Copy out every line of text in the listing below exactly, leaving the pictures out of your answer.
*** Begin section ***
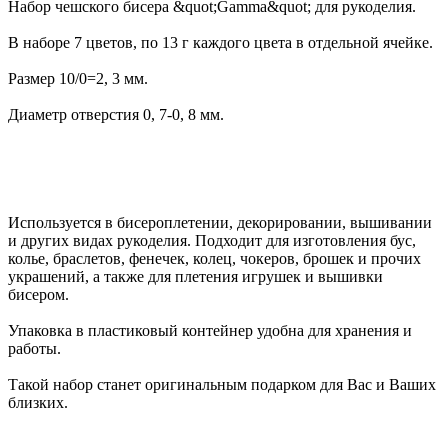
Набор чешского бисера &quot;Gamma&quot; для рукоделия.
В наборе 7 цветов, по 13 г каждого цвета в отдельной ячейке.
Размер 10/0=2, 3 мм.
Диаметр отверстия 0, 7-0, 8 мм.
Используется в бисероплетении, декорировании, вышивании
и других видах рукоделия. Подходит для изготовления бус,
колье, браслетов, фенечек, колец, чокеров, брошек и прочих
украшений, а также для плетения игрушек и вышивки
бисером.
Упаковка в пластиковый контейнер удобна для хранения и
работы.
Такой набор станет оригинальным подарком для Вас и Ваших
близких.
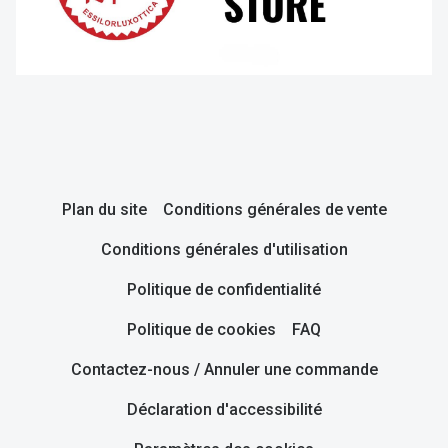
Plan du site
Conditions générales de vente
Conditions générales d'utilisation
Politique de confidentialité
Politique de cookies
FAQ
Contactez-nous / Annuler une commande
Déclaration d'accessibilité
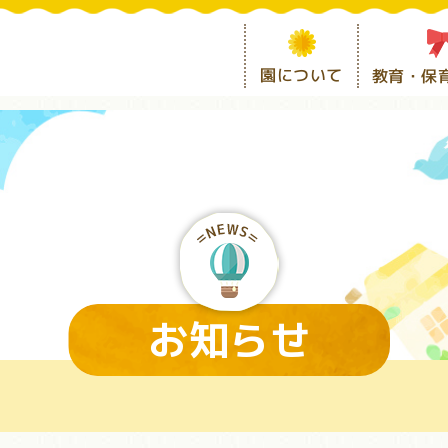
園について
教育・保
お知らせ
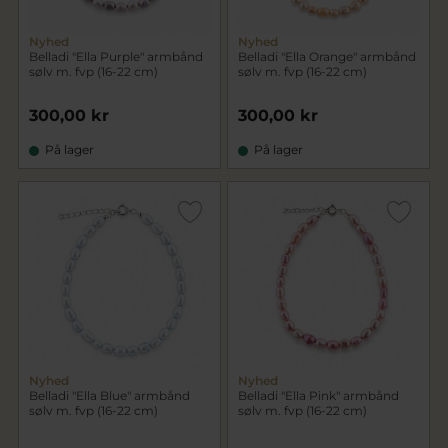
Nyhed
Nyhed
Belladi "Ella Purple" armbånd
Belladi "Ella Orange" armbånd
sølv m. fvp (16-22 cm)
sølv m. fvp (16-22 cm)
300,00 kr
300,00 kr
På lager
På lager
Nyhed
Nyhed
Belladi "Ella Blue" armbånd
Belladi "Ella Pink" armbånd
sølv m. fvp (16-22 cm)
sølv m. fvp (16-22 cm)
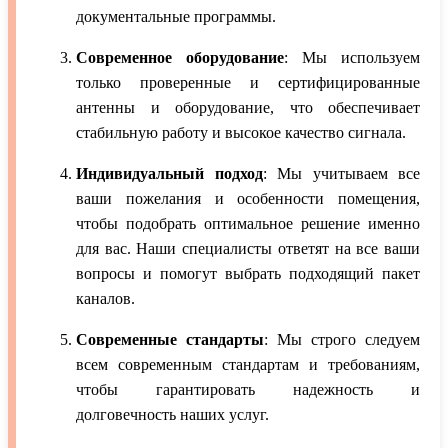
документальные программы.
Современное оборудование
: Мы используем
только проверенные и сертифицированные
антенны и оборудование, что обеспечивает
стабильную работу и высокое качество сигнала.
Индивидуальный подход
: Мы учитываем все
ваши пожелания и особенности помещения,
чтобы подобрать оптимальное решение именно
для вас. Наши специалисты ответят на все ваши
вопросы и помогут выбрать подходящий пакет
каналов.
Современные стандарты
: Мы строго следуем
всем современным стандартам и требованиям,
чтобы гарантировать надежность и
долговечность наших услуг.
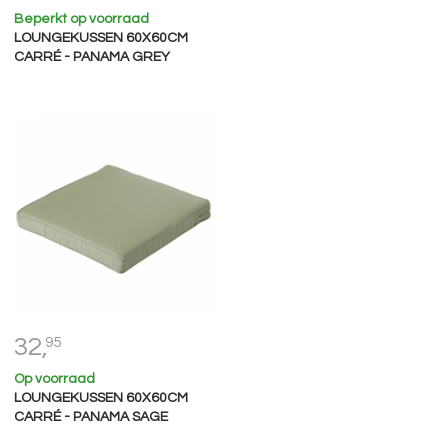
Beperkt op voorraad
LOUNGEKUSSEN 60X60CM
CARRÉ - PANAMA GREY
32,
95
Op voorraad
LOUNGEKUSSEN 60X60CM
CARRÉ - PANAMA SAGE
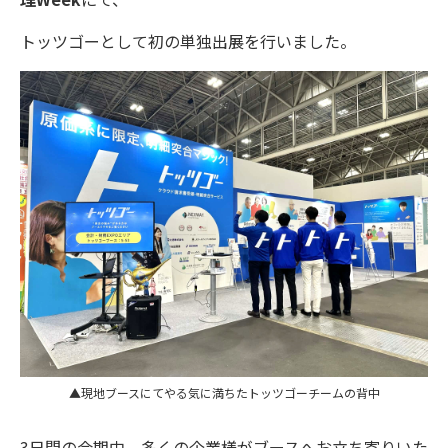
トッツゴーとして初の単独出展を行いました。
▲現地ブースにてやる気に満ちたトッツゴーチームの背中
3日間の会期中、多くの企業様がブースへお立ち寄りいた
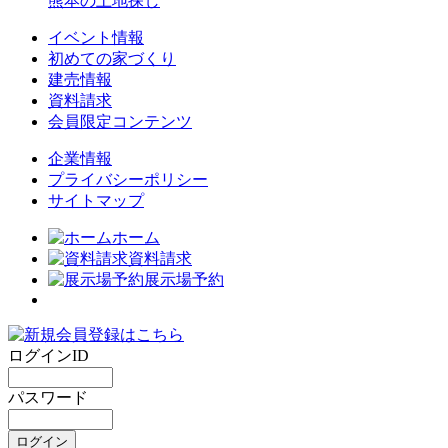
熊本の土地探し
イベント情報
初めての家づくり
建売情報
資料請求
会員限定コンテンツ
企業情報
プライバシーポリシー
サイトマップ
ホーム
資料請求
展示場予約
ログインID
パスワード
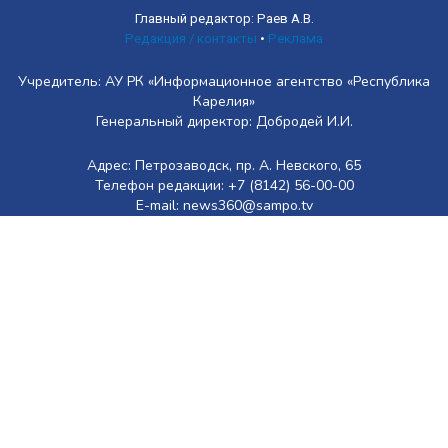
Главный редактор: Раев А.В.
Редакция / контакты
•
Реклама
Учредитель: АУ РК «Информационное агентство «Республика
Карелия»
Генеральный директор: Добродей И.И.
Адрес: Петрозаводск, пр. А. Невского, 65
Телефон редакции: +7 (8142) 56-00-00
E-mail: news360@sampo.tv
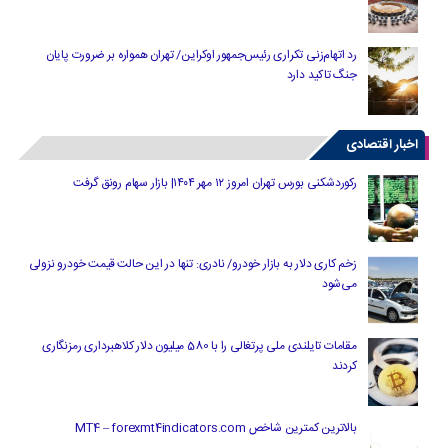
رد اتهام‌زنی تکراری رئیس‌جمهور اوکراین/ تهران همواره بر ضرورت پایان
جنگ تاکید دارد
اخبار اقتصادی
رکوردشکنی بورس تهران امروز ۱۲ مهر ۱۴۰۴| بازار سهام رونق گرفت
زخم کاری دلار به بازار خودرو/ نادری: تنها در این حالت قیمت خودرو نزولی
می‌شود
مقامات تایلندی ملی پرتغالی را با 580 میلیون دلار کلاهبرداری رمزنگاری
کردند
بالاترین کمترین شاخص MT4 – forexmt4indicators.com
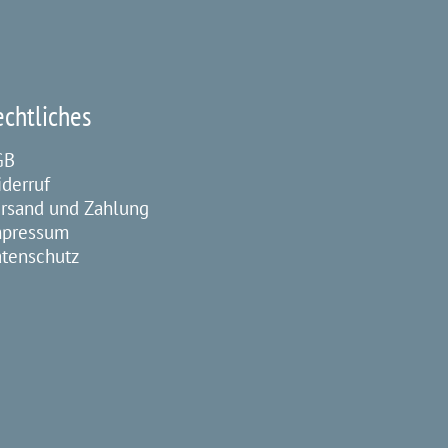
echtliches
GB
derruf
rsand und Zahlung
mpressum
tenschutz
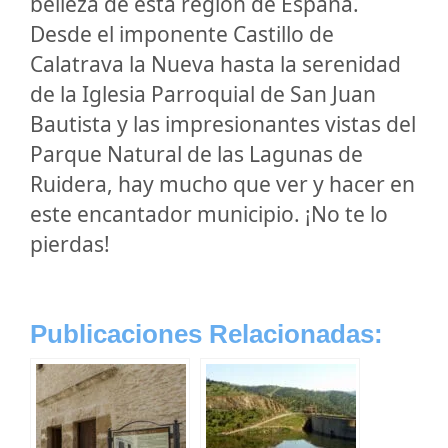
belleza de esta región de España.
Desde el imponente Castillo de
Calatrava la Nueva hasta la serenidad
de la Iglesia Parroquial de San Juan
Bautista y las impresionantes vistas del
Parque Natural de las Lagunas de
Ruidera, hay mucho que ver y hacer en
este encantador municipio. ¡No te lo
pierdas!
Publicaciones Relacionadas:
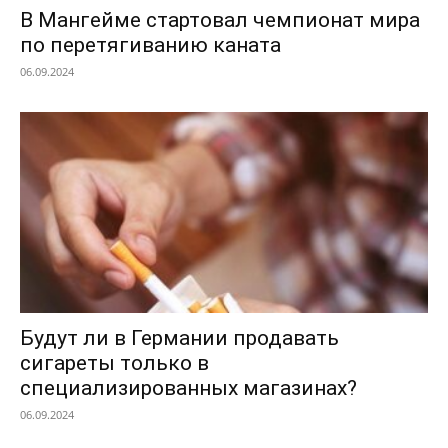
В Мангейме стартовал чемпионат мира
по перетягиванию каната
06.09.2024
Будут ли в Германии продавать
сигареты только в
специализированных магазинах?
06.09.2024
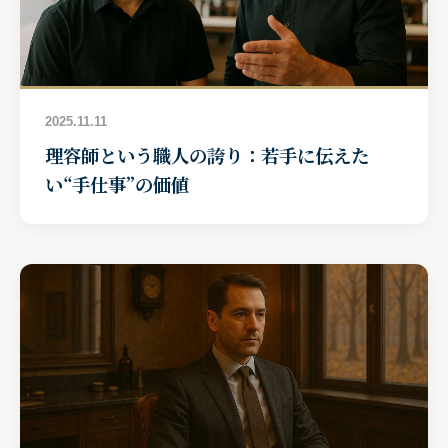
2025.11.11
理容師という職人の誇り：若手に伝えた
い“手仕事”の価値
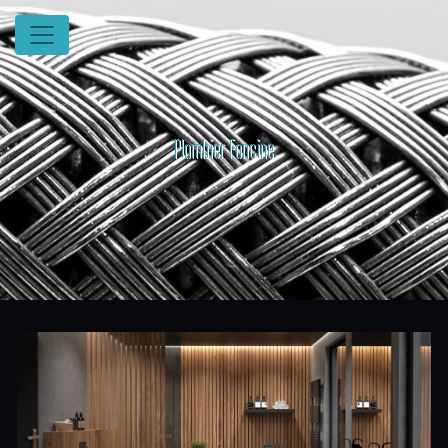
Panneau de gestion des cookies
Plombier Foncine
*** End section ***
Answer box.
Набор чешского бисера &quot;Gamma&quot; для рукоделия.
В наборе 7 цветов, по 13 г каждого цвета в отдельной ячейке.
Размер 10/0=2, 3 мм.
Диаметр отверстия 0, 7-0, 8 мм.
Используется в бисероплетении, декорировании, вышивании
и других видах рукоделия. Подходит для изготовления бус,
колье, браслетов, фенечек, колец, чокеров, брошек и прочих
украшений, а также для плетения игрушек и вышивки
бисером.
Упаковка в пластиковый контейнер удобна для хранения и
работы.
Такой набор станет оригинальным подарком для Вас и Ваших
близких.
Plan du site
Conditions générales de vente
Conditions générales d'utilisation
Politique de confidentialité
Politique de cookies
FAQ
Contactez-nous / Annuler une commande
Déclaration d'accessibilité
園について
教育・保
お知らせ
Nyhed
Nyhed
Belladi "Ella Purple" armbånd
Belladi "Ella Orange" armbånd
sølv m. fvp (16-22 cm)
sølv m. fvp (16-22 cm)
300,00 kr
300,00 kr
På lager
På lager
Nyhed
Nyhed
Belladi "Ella Blue" armbånd
Belladi "Ella Pink" armbånd
sølv m. fvp (16-22 cm)
sølv m. fvp (16-22 cm)
документальные программы.
Современное оборудование
: Мы используем
только проверенные и сертифицированные
антенны и оборудование, что обеспечивает
стабильную работу и высокое качество сигнала.
Индивидуальный подход
: Мы учитываем все
ваши пожелания и особенности помещения,
чтобы подобрать оптимальное решение именно
для вас. Наши специалисты ответят на все ваши
вопросы и помогут выбрать подходящий пакет
каналов.
Современные стандарты
: Мы строго следуем
всем современным стандартам и требованиям,
чтобы гарантировать надежность и
долговечность наших услуг.
Beperkt op voorraad
LOUNGEKUSSEN 60X60CM
CARRÉ - PANAMA GREY
32,
95
Op voorraad
LOUNGEKUSSEN 60X60CM
CARRÉ - PANAMA SAGE
トッツゴーとして初の単独出展を行いました。
▲現地ブースにてやる気に満ちたトッツゴーチームの背中
3日間の会期中、多くの企業様がブースへお立ち寄りいた
熊本の土地探し
イベント情報
初めての家づくり
建売情報
資料請求
会員限定コンテンツ
企業情報
プライバシーポリシー
サイトマップ
ホーム
資料請求
展示場予約
ログインID
パスワード
Главный редактор: Раев А.В.
Редакция / контакты
•
Реклама
Учредитель: АУ РК «Информационное агентство «Республика
Карелия»
Генеральный директор: Добродей И.И.
Адрес: Петрозаводск, пр. А. Невского, 65
Телефон редакции: +7 (8142) 56-00-00
E-mail: news360@sampo.tv
رد اتهام‌زنی تکراری رئیس‌جمهور اوکراین/ تهران همواره بر ضرورت پایان
جنگ تاکید دارد
اخبار اقتصادی
رکوردشکنی بورس تهران امروز ۱۲ مهر ۱۴۰۴| بازار سهام رونق گرفت
زخم کاری دلار به بازار خودرو/ نادری: تنها در این حالت قیمت خودرو نزولی
می‌شود
مقامات تایلندی ملی پرتغالی را با 580 میلیون دلار کلاهبرداری رمزنگاری
کردند
بالاترین کمترین شاخص MT4 – forexmt4indicators.com
echtliches
GB
derruf
rsand und Zahlung
mpressum
tenschutz
belleza de esta región de España.
Desde el imponente Castillo de
Calatrava la Nueva hasta la serenidad
de la Iglesia Parroquial de San Juan
Bautista y las impresionantes vistas del
Parque Natural de las Lagunas de
Ruidera, hay mucho que ver y hacer en
este encantador municipio. ¡No te lo
pierdas!
Publicaciones Relacionadas:
В Мангейме стартовал чемпионат мира
по перетягиванию каната
06.09.2024
Будут ли в Германии продавать
сигареты только в
специализированных магазинах?
06.09.2024
2025.11.11
理容師という職人の誇り：若手に伝えた
い“手仕事”の価値
Panneau de gestion des cookies
Plombier Foncine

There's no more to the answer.